Who is your favorite character?

That's definitely a tough one! I love each character for their unique voices and the role they play in my imagination, but I must say it's a stalemate between Jexter and Princess Quazar. A lot of people don't realize that Princess Quazar has been buzzing in my brain since I was 7 years-old! She's fun to write for because I can literally write ev-ery-thing she's thinking and her fight patterns are everywhere. But, Jexter is very similar in that regard, and I just can't say 'no' to that tongue! No, but in all seriousness, I do prefer him slightly over her in the sense that he is a male, and writing from the opposite gender mindset can be a bit challenging. So in short, definitely Jexter or Princess Quazar!

What has been your favorite book to write?

The answer may seem pretty obvious, but first, let me explain. This book is by far my favorite to write because a tournament arc allowed me to introduce practically thousands of characters all striving toward a similar goal which also provides motive. Remember, the contests had other people besides the main 35, therefore there are other characters that can exist NOW that you as the audience just haven't met yet. On the other hand, publishing this book also helped me to practice patience and willpower above all else. It was a process! So by giving this book to God, He also showed me what He could do through me so that I would never stop being surprised--and with this being a nearly decade-long journey, I can for sure say that this is ONLY the beginning!

Connie asks:

How do you come up with all this?

What is considered new to you are actually concepts I've had since childhood, however I never had the chance to express those until completing the book in my 'young-adulthood'. In addtion, I am a surrealist--meaning someone who draws inspiration from their dreams (quite literally I might add). Some of the dream sequences mentioned in the book were actually ones of my own, whereas certain costumes, characters, or even events were also from my dreams. Another thing I like to do is view the world without my glasses (or remove a sense) to see things differently and record madeup scenarios in my head. Also, something as simple as making faces in the mirror along with monologuing actually helps develop scenes. It's dorky, but hey, it's effective!

Anonymous asks:

How long did it take to publish your book?

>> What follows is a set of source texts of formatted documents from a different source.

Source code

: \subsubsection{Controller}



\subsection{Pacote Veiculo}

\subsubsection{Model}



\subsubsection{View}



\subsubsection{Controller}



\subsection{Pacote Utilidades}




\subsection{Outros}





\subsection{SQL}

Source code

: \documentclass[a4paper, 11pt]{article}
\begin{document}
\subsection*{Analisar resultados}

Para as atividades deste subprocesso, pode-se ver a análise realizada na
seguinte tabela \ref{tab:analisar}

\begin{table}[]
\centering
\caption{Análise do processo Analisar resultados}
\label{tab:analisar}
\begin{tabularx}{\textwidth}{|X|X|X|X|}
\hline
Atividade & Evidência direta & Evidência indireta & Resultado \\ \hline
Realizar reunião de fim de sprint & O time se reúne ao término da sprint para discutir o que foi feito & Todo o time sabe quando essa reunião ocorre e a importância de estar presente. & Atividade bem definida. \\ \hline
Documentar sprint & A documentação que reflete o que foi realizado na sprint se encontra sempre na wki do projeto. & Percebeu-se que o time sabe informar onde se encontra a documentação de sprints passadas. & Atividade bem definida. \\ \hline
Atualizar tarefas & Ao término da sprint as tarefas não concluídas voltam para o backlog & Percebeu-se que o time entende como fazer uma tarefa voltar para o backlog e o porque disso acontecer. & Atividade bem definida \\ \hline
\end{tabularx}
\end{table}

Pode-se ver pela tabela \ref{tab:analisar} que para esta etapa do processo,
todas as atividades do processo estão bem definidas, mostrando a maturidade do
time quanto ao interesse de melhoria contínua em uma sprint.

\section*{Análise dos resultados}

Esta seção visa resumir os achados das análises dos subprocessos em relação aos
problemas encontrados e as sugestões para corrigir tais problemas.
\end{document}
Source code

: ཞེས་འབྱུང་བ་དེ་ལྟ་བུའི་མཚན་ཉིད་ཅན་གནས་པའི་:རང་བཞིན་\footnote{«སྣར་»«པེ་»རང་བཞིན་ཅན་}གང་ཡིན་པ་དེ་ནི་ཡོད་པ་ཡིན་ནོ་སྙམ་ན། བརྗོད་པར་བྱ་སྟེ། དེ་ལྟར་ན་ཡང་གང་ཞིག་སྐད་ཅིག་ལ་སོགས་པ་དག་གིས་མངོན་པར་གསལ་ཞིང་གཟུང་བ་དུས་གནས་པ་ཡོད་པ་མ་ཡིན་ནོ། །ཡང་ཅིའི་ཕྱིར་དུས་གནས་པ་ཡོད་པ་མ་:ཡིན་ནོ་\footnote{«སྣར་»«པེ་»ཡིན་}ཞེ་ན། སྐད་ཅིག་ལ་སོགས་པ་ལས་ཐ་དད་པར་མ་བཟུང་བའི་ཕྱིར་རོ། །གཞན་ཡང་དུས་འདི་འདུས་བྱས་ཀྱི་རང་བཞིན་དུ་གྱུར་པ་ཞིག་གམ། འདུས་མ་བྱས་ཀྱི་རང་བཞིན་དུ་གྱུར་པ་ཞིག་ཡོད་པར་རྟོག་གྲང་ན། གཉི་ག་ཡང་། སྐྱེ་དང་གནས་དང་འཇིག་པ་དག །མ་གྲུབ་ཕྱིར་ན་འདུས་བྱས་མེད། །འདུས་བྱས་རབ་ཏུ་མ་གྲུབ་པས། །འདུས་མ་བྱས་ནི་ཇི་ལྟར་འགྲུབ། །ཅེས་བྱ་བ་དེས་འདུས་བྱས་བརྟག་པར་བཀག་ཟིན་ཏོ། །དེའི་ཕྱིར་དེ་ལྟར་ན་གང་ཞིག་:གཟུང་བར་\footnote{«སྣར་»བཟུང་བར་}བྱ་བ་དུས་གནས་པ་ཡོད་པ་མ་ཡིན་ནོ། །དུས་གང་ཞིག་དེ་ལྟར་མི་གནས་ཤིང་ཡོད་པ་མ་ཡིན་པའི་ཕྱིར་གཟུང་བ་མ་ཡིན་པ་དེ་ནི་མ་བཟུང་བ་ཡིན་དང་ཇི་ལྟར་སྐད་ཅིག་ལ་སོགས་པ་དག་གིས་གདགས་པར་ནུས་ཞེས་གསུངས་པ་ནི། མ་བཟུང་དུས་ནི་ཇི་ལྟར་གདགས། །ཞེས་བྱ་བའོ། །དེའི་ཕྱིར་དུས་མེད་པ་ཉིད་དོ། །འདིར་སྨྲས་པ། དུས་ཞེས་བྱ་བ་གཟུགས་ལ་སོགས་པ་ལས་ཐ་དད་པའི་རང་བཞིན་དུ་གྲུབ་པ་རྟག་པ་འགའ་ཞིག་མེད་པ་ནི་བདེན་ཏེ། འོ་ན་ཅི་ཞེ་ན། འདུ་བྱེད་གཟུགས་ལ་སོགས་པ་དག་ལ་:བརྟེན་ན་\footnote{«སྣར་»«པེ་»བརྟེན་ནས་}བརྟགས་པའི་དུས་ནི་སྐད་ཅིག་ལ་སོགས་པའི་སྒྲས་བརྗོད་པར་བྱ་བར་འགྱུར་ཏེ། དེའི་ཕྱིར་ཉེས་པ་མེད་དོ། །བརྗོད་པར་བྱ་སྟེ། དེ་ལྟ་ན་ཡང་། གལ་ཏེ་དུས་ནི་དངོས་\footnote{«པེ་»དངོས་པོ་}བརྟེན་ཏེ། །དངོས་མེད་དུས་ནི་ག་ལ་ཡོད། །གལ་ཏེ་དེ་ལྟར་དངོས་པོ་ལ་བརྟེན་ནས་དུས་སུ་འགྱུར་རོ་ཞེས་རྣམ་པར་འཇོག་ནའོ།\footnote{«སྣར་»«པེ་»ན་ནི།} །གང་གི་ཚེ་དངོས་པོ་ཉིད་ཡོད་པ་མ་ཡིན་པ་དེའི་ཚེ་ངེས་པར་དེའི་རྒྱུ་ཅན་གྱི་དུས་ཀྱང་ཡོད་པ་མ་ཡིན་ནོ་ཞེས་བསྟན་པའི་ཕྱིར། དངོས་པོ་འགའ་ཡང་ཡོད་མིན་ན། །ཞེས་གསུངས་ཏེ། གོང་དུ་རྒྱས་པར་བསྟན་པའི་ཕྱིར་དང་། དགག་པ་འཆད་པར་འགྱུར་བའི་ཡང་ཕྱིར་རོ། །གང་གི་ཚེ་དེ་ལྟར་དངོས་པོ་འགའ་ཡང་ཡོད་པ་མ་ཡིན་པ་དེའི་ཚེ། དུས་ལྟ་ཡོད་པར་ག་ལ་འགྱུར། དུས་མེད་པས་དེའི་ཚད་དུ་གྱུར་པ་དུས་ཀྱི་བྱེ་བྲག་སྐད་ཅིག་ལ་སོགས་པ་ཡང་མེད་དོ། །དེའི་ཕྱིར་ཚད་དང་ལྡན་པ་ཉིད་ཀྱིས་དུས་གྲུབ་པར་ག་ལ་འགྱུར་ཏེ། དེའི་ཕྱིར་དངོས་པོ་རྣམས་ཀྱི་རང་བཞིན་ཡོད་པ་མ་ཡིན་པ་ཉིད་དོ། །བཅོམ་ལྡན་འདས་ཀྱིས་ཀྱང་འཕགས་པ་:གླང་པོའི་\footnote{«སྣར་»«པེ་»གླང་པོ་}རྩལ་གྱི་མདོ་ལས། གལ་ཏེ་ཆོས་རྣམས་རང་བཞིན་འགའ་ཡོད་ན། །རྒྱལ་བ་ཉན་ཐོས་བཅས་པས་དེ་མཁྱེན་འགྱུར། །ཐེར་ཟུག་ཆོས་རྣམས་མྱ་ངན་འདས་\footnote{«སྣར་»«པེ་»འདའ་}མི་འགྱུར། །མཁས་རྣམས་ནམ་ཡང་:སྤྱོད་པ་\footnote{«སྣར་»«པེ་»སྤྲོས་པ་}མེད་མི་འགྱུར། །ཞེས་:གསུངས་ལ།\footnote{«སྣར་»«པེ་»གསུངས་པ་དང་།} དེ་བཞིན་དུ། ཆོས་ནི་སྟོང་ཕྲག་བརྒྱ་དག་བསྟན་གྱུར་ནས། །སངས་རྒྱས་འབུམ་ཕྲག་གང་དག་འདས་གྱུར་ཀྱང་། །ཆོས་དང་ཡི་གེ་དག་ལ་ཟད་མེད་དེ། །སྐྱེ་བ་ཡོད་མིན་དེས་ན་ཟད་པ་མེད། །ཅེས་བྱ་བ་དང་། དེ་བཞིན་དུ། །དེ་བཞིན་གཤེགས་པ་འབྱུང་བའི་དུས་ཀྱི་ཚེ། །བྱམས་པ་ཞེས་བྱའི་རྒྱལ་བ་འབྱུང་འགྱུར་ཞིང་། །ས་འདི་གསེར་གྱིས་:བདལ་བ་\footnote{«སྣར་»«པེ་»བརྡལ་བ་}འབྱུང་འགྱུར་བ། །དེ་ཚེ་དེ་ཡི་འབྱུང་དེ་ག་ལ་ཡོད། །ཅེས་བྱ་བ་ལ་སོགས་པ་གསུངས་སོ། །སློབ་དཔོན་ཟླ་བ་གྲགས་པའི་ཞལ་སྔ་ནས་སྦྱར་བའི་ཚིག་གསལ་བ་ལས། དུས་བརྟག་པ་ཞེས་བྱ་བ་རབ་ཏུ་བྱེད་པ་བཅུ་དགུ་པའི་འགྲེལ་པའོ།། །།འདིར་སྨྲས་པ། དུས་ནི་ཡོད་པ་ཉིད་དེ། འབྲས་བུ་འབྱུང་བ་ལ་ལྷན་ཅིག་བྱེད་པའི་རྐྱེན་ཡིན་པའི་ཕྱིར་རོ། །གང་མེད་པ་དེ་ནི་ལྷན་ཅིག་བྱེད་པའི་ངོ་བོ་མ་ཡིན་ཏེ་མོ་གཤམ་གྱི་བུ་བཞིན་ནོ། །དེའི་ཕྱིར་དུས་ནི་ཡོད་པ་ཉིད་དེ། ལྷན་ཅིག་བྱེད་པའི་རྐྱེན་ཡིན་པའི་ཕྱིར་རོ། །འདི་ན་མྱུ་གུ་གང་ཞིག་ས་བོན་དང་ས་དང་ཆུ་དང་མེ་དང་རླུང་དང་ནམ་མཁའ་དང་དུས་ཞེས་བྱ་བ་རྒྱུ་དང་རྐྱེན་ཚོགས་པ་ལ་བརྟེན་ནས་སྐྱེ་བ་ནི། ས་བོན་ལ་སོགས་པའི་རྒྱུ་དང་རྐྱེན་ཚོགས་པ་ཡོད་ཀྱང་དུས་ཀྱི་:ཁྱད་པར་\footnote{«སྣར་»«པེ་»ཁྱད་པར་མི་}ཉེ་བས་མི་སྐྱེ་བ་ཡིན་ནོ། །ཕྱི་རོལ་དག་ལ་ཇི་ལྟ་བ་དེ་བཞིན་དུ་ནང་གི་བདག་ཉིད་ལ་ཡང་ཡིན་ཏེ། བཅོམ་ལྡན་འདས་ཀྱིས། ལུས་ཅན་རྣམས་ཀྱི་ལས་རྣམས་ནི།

It depends on how you view it. From start to finish, 2012-2021, 9 years BUT: I made the majority of rewrites in December 2016 (so basically 2017) through 2021 and took 2018 off completely. While the book was said to be published February 16, 2021, I regard March 8, 2021 as the official public anniversary. Therefore, 2022 marked the 10-year anniversary of me starting it AND the one-year anniversary of its release. I was 13 when I started this journey and 24 years-old as of 2022. Not to brag but, I was writing when I was in middle school. Having homework and getting bullied like everyone else.
You have no excuse on following your dreams!

Was it hard to find a publisher?

Finding them? No. Getting approved by them? Absolutely. So, you hear stories of now famous people being rejected UNTIL their manuscript was picked up. I was rejected 21 times, double-rejected by a company who forgot they already emailed me, and technically NEVER got accepted. Publishing today is so business-oriented it makes your creativity seem lackluster, but DO NOT GIVE UP. You have to be open to other methods, especially in a world with so many diverse ways of marketing. There's no wrong way to market your now 'product', but I give my thanks to my friend and fellow author, Daniel Robichaud for connecting me with Cathy Sanders with CS Book Design. Traditionally publishing was always a dream of mine, but in an ever-changing world, sometimes you've just got to get things done in the most realistic and proper way. One of the biggest reasons I'm proud of myself for changing direction with my series is because I am the creator of my work and there are no contracts dangling over my head as some sort of glass-ceiling. I am the 'head' of my own brand, which is my own novel, and I don't require contracts or permissions from someone else about my own work. It's quite relaxing. The only downside is having to 'be your own cheerleader' when it comes to marketing.